Могли-ли болгаре особенно радоваться нашему приходу? Не нравились болгарам и наши реквизиции у них хлебом, кормом для лошадей и подводами... Впрочем, мы отчасти и сами были виною такого отношения болгар. Мы упустили из виду, что болгаре привыкли к силе, которую они только и уважали. Мы должны были внушить им, что всякая повинность, вызванная войною, есть их долг, а не предоставлять удовлетворение нужд армии на их волю. Говорят, что населению даже было объявлено, что оно ничего не должно давать без денег... Но и тут мы не позаботились установить таксу за припасы и разные услуги... Военные, в особенности, жаловались на такую нераспорядительность гражданской власти. Наконец, необходимо принять во внимание еще и то, что народ, вынесший [378] пятисотлетнее рабство, не мог вдруг переродиться, вслед за удалением его притеснителей. Мгновенное возникновение в нем качеств свободного человека было бы равносильно возникновению древнего феникса из собственного пепла. Рассчитывая найти в болгарине то, чего в нем не было, мы обманывали самих себя 3. Болгарин никогда не видел другой вооруженной силы, кроме турецкой, и, увидев русские войска, не мог отнестись к ним иначе, чем он относился прежде к войскам низама. Болгарин постоянно хитрил с турецкими властями и постоянно их обманывал; тот же обман и ту-же хитрость он высказывал и в отношении русских. Золото, в глазах его, всегда было самым надежным средством не только упрочения своего благосостояния, но даже и сохранения самой жизни. И при виде легкого способа его приобретения от русских, корыстолюбие и жадность должны были заглушить в нем всякое другое чувство. Лучших, более человечных инстинктов пока не могло быть у болгарина, так как не могли дать ему их ни его гражданское положение, ничем не обеспеченное от случайностей произвола, ни его общественная, крайне неразвитая среда, ни даже самое духовенство, до последнего времени ему чуждое и не менее тяжелое своими поборами, чем турецкие власти. Этим должно быть объяснено то странное настроение болгар в отношении русских, которое они выказывали в минувшую войну.

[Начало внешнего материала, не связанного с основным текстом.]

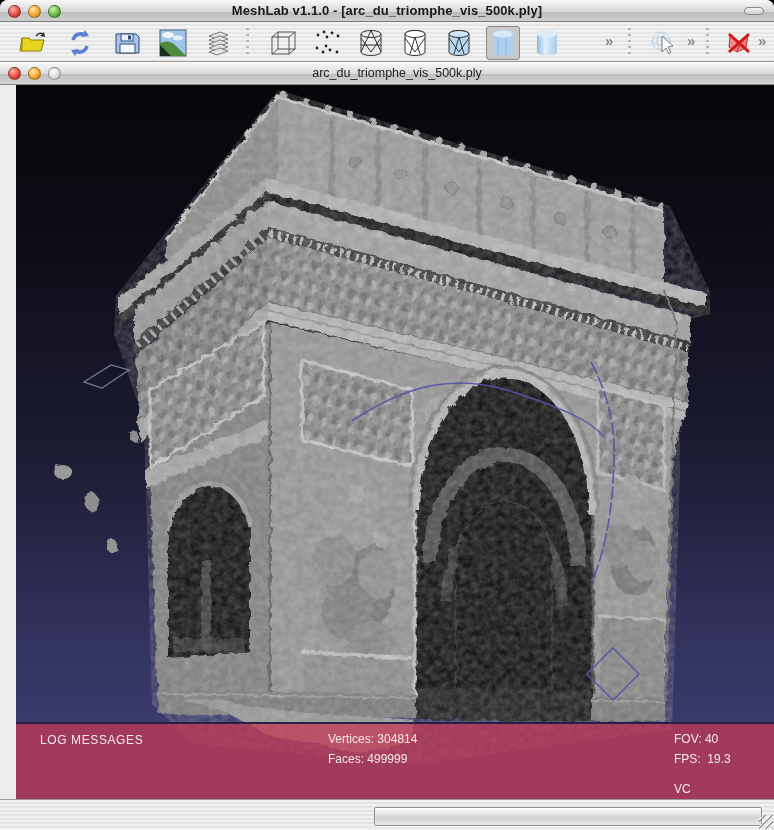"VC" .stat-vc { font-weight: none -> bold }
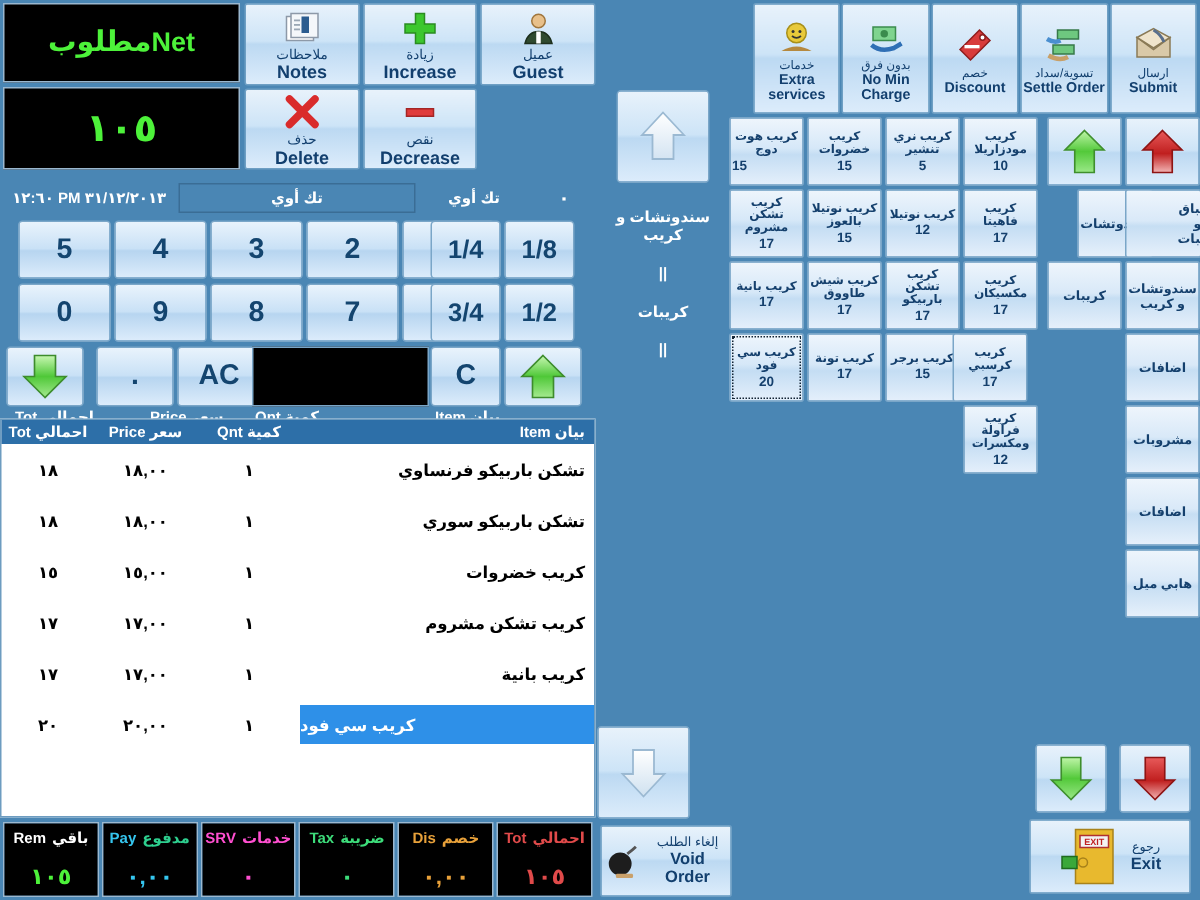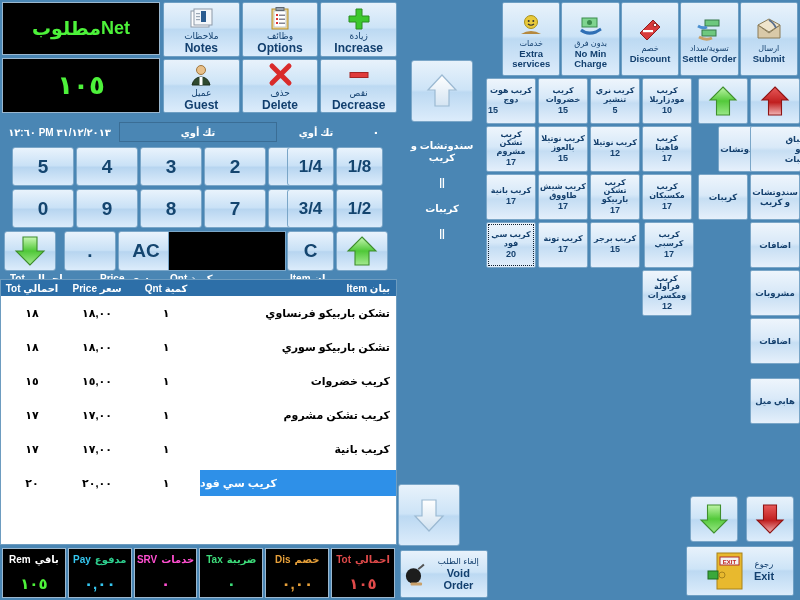"وظائف" div.btn { html: <div> <div> <svg> <rect></rect> <rect></rect> <rect></rect> <rect></rect> <rect></rect> <rect></rect> <rect></rect> <rect></rect> <rect></rect> </svg> </div> <span>وظائف</span> <span>Options</span> </div> -> none }
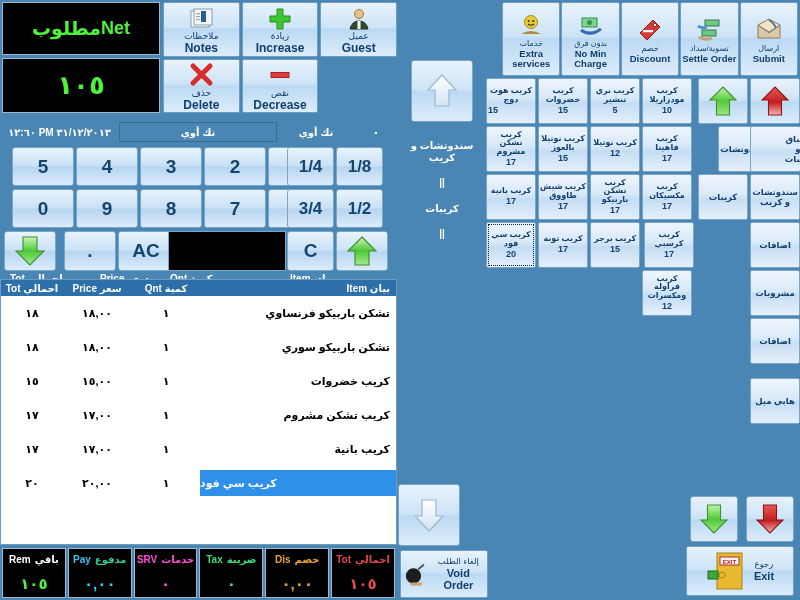"كريب كرسبي" div.prod { left: 158px -> 149px }
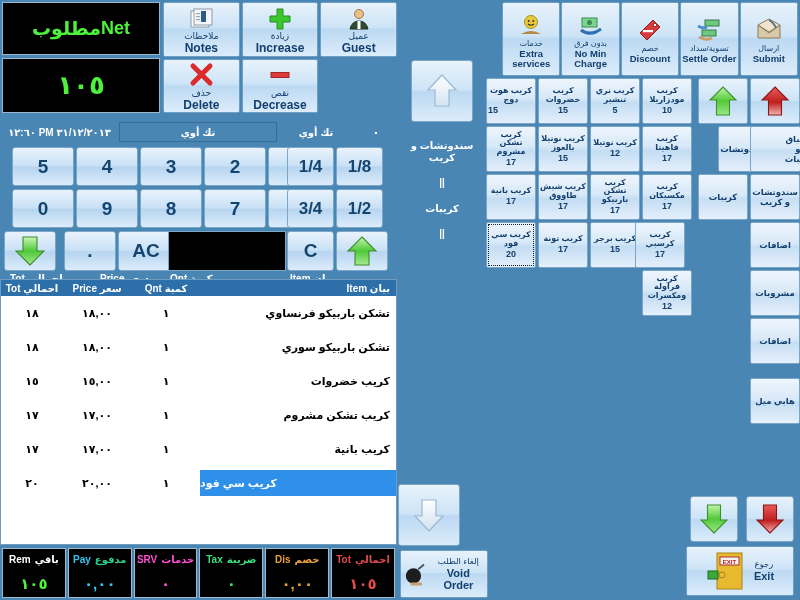"هابي ميل" div.cat { margin-top: 12px -> none }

Тем не менее многие военные с восторгом вспоминают о болгарах в прибалканской и забалканской местностях, как они под огнем неприятеля доставляли вино и воду шипкинским героям, как они убирали наших раненых и относили их на плечах в свои дома... На горе св. Николая, на которую постоянно был устремлен самый сильный огонь турок, весьма часто можно было видеть старух болгарок, приносивших пищу нашим солдатам и ухаживавших за нашими ранеными. Габровские жители лишились всего своего скота, возя наших раненых шипкинского отряда, наши снаряды и припасы. Все это они делали добровольно. Точно это был другой народ, а не болгаре, с которыми пришлось нам иметь сношения, после переправы чрез Дунай. [379]

VII.

Болгарские села и жилища. — Ярмарки. — Развлечения. — Народные песен. — Болгаре-помаки. — Народное благосостояние.

Болгарские села очень живописны в местах, близких к Балканам. Они тонут в зелени садов, орошаемых быстрыми струями горных речек. Улицы, сами по себе узкие, представляются еще уже от выступающих верхних этажей, до которых достигают цепкие ветви виноградных лоз. Постройки из камня. За то в степных местностях они слеплены, большею частью, из земли, смешанной с соломой. Свет проникает в них через дверь и чрез отверстие в крыше, оставленное для выхода дыма. В единственной комнате этого жилища расставлены скамьи, где нибудь низкий турецкий столик, по стенам домашняя посуда, развешанная на гвоздях, а в углу склад одеял и подушек, служащих вместо постели. Самые скудные болгарские дома содержатся чисто. Пол в них земляной, гладкий, еженедельно смазывается глиною, также точно, как и стены дома внутри и снаружи. Домашняя утварь, посуда, платье и постельные принадлежности ежедневно чистятся и проветриваются. Везде видна рука деятельной хозяйки. В более зажиточных домах нередко находятся в стенах тайники и подземные помещения, где прячется более дорогое имущество от нежданных и незванных посетителей.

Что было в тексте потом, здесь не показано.